Julian "Jules" Schiller is an Australian TV and radio personality.

Schiller currently hosts Breakfast on ABC Radio Adelaide.

He previously worked at Nova 91.9, Triple M, Fox Sports, and The Project.

== Radio ==
In 1993 Schiller started writing and performing radio serials at Melbourne community station 3RRR along with Tony Moclair. In 1995 Schiller and Moclair began making appearances on the Breakfasters show with James Young, Chris Hatzis and Kate Langbroek.

In 1997 Schiller and Moclair were signed by Triple M where they hosted a national night show called CRUD. They were promoted to Drive in 1999-2000. During this time Schiller co-wrote a radio character called Guido Hatzis which was performed by Moclair. The pair released three albums with Universal music and won two Aria Awards in 2000 and 2001.

From 2000-2002 Schiller and Moclair worked at Austereo MCM hosting a show called The Flying Squad which was networked across Australia.

From 2002-2004, Schiller and Moclair wrote and performed a show called Restoring the Balance for Triple J. The show was political satire and interviewed notable politicians such as Bill Shorten and Julie Bishop.

In 2004 Schiller signed to Nova 91.9 and co-hosted their Breakfast show in Adelaide. He was joined by Moclair, Ryan Fitzgerald and Jodie J Hill. He left in 2010.

From 2012-2013 Schiller signed to Triple M to co-host a national drive show called Merrick and the Highway Patrol along with Merrick Watts and Rachel Corbett. He also regularly co-hosted Merrick and Australia alongside Merrick Watts on Triple M.

In January 2017, ABC announced that Schiller would host Drive on ABC Radio Adelaide from Monday to Thursday.

In January 2024, Schiller moved to present Breakfast with Sonya Feldhoff.

== TV ==
Schiller has been a regular presenter on The Project on Network Ten both as a panellist and roving reporter. Most notably he has covered major events such as the 2010-11 Queensland floods, Christchurch earthquake and Sochi Winter Olympics.

Schiller was a regular panelist on The Back Page on Fox Sports hosted by Tony Squires (2013–2017).

PROBLEM DETAILS :: According to the text, what was the name of the national night show that Schiller and Moclair hosted after Triple M signed them in 1997?

Saved data entries
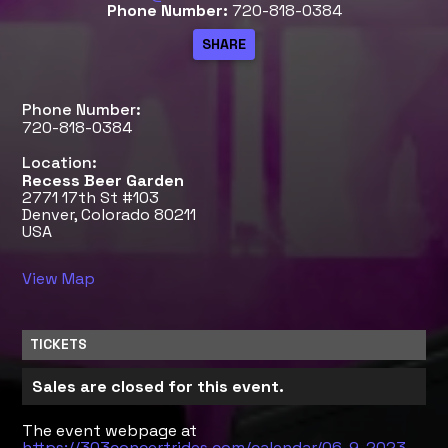
Phone Number:
720-818-0384
Phone Number:
720-818-0384
Location:
Recess Beer Garden
2771 17th St #103
Denver, Colorado 80211
USA
View Map
TICKETS
Sales are closed for this event.
The event webpage at
https://303concertrides.com/calendar/06-9-2023-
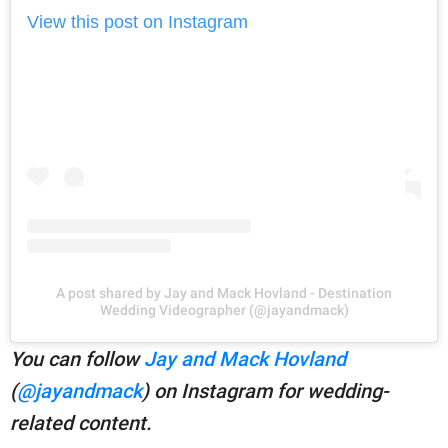
View this post on Instagram
A post shared by Jay and Mack Hovland - Destination
Wedding Videographer (@jayandmack)
You can follow
Jay and Mack Hovland
(
@jayandmack
) on Instagram for wedding-
related content.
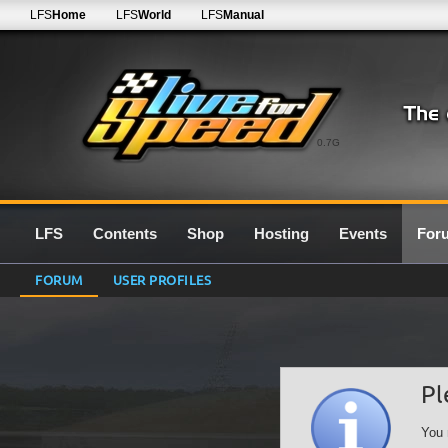
LFS
Home
LFS
World
LFS
Manual
0.7G
LFS
Contents
Shop
Hosting
Events
For
FORUM
USER PROFILES
Pl
You 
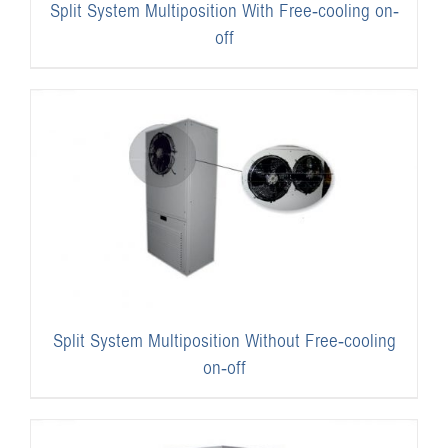
Split System Multiposition With Free-cooling on-
off
Split System Multiposition Without Free-cooling
on-off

ANSWER TO THE EXERCISE :: CRUD